Qual è stato l’ultimo contatto con suo marito?
“Salvo mi mandò un messaggio su WhatsApp il 20 luglio, appena arrivato in Libia dopo essere stato in Sicilia: “Non sono ancora arrivato al cantiere, ti chiamo più tardi”, mi scrisse. Tante volte mi sono interrogata su quello strano spostamento, da Tripoli al campo base, fatto di sera e non di mattina presto come al solito. Io sono convinta che, in tutti questi mesi, mia marito sia rimasto a Sabrata. E lì era, ne sono certo, quando il 19 febbraio i droni americani hanno buttato le bombe.
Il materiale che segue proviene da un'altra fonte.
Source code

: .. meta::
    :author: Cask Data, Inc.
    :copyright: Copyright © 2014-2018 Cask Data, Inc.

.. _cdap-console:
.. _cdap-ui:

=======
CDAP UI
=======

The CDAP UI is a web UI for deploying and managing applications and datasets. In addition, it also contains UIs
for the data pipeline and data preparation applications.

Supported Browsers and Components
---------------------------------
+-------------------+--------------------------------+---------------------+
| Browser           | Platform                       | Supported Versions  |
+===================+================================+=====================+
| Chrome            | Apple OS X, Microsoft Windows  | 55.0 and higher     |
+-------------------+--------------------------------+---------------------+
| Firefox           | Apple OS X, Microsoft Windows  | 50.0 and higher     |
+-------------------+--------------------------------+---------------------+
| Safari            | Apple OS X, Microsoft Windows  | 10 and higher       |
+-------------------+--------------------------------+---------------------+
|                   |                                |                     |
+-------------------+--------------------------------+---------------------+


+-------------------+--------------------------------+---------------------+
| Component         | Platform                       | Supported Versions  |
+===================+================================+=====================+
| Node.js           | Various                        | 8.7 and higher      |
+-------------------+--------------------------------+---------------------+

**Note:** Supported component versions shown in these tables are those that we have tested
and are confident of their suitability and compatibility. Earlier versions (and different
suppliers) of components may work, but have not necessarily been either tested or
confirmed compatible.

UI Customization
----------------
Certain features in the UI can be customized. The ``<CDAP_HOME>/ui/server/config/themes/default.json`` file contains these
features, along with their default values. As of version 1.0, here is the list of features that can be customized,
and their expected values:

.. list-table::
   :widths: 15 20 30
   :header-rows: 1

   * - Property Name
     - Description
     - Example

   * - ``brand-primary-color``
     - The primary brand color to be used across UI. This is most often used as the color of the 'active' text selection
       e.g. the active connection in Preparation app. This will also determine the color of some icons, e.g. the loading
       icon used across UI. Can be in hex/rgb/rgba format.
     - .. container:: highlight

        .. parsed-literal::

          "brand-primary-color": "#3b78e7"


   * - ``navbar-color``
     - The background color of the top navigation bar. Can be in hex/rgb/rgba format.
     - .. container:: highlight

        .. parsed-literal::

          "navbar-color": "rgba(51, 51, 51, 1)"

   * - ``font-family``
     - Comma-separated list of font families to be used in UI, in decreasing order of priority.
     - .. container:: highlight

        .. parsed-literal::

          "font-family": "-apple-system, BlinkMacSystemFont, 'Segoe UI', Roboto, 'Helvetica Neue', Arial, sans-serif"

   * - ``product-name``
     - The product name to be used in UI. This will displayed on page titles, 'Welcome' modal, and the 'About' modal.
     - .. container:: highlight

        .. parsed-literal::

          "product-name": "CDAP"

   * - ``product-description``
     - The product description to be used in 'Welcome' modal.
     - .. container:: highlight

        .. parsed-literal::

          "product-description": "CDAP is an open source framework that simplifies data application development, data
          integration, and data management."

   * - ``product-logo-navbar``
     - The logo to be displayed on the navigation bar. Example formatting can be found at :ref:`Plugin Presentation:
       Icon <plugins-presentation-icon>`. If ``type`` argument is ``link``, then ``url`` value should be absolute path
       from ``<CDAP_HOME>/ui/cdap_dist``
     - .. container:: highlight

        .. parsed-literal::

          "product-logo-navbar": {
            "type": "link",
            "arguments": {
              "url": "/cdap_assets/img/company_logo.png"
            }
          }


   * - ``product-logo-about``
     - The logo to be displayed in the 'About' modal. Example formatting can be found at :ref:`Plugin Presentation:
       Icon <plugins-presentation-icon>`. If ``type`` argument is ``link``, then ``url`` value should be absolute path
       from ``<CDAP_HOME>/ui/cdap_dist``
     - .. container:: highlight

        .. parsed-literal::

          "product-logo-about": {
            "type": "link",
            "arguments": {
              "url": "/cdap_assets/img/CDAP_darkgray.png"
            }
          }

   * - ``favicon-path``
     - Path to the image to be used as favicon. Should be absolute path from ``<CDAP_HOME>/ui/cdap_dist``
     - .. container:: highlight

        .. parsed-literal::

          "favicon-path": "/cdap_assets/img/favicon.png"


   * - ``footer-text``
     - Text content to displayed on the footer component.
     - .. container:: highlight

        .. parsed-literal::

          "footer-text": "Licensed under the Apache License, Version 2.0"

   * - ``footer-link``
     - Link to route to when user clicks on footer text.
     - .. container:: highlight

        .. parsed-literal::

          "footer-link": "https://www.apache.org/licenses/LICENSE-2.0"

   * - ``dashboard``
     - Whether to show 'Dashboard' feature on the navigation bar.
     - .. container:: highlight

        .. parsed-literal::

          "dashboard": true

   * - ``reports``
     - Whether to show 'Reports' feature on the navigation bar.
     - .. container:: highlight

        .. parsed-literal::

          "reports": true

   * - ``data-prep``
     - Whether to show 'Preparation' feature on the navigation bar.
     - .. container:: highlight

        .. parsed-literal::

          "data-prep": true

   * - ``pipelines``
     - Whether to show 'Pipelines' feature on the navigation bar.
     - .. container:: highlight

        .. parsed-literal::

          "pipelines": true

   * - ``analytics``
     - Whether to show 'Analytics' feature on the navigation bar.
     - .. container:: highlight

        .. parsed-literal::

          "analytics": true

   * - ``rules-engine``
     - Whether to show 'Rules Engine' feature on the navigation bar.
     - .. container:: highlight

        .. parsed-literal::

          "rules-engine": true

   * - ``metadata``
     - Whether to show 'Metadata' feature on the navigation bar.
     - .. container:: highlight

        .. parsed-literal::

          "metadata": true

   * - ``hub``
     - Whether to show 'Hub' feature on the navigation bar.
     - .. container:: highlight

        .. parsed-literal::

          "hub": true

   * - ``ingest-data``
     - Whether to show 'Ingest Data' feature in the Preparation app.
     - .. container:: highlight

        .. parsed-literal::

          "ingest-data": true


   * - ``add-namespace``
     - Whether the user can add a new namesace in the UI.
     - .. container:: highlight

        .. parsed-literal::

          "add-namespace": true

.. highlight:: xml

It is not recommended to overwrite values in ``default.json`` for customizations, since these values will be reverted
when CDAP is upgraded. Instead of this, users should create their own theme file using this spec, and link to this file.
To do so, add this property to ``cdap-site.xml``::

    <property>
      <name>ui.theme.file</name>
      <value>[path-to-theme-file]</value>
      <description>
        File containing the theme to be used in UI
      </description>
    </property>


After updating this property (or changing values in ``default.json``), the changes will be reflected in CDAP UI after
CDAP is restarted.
Domenica scorsa, per l’ultima volta ho sognato una telefonata di mio marito. Mi sono svegliata di soprassalto e l’ho chiamato, ai suoi numeri di sempre. La linea era muta. Ma quello è stato per me un triste presagio”.
Ha sentito i parenti degli altri ostaggi?
“No, hanno avuto un pensiero nei confronti di Salvo e li ringrazio. Sono felice per loro che possono riabbracciare i propri cari. A me questa fortuna non è concessa. È atroce che mio marito abbia pagato con il sangue la liberazione dei colleghi. Io non so come sia andata esattamente ma ho appreso che Salvo e Fausto Piano (l’altro ostaggio ucciso, ndr) sono stati tenuti separati da Calcagno e Pollicardo durante l’ultima parte della prigionia, e sono morti 24 ore prima della liberazione degli altri due”.
Quante volte ha sentito la Farnesina durante il periodo del rapimento?
“Praticamente ogni giorno, anche più volte al giorno”.
Qualcuno le ha parlato di una richiesta di riscatto?
“Che ci sia stata una trattativa basata su un riscatto mi pare logico “.
Da quanto tempo suo marito lavorava in Libia?
“Un paio d’anni. Mio marito adorava il suo lavoro, ne parlava sempre, anche a cena o al bar. Ha fatto tanti mestieri, in campagna e nei cantieri, prima di entrare alla Bonatti come manovale e quindi saldatore. In Svizzera, in Algeria, in diverse parti d’Italia. Da qualche tempo ci chiedevamo quando sarebbe finita questa vita a distanza, lui stava 60 giorni in Libia e 20 in Italia. Ne valeva la pena?”.
La risposta oggi è ovvia.
“No, certo. Ma quando uno ama il proprio lavoro, come si fa a opporsi? E poi non è che ci siano così tanti cantieri, ormai, in Italia. Andare all’estero è stata anche un’esigenza”.
Cosa le rimane di tutta questa esperienza?
“Una valigia azzurra, quella che vede lì, nell’angolo. Un trolley con pochi indumenti è tutto ciò che mi è rimasto. Salvo l’aveva con sé nell’ultimo viaggio verso Tripoli, prima del rapimento. Ma a Malta, in una tappa di passaggio, l’aveva smarrita. Me l’hanno fatta arrivare a Catania che mio marito era già stato sequestrato”.
Le sono state fornite rassicurazioni sul ritorno della salma?
“No, e questa incertezza aggiunge dolore al dolore. Non ho potuto riabbracciare Salvo e non so neppure dove sia ora il suo corpo. Lo aspetto per celebrare un funerale privato. Inviterò il sindaco, basta. Non voglio politici al funerale di mio marito”.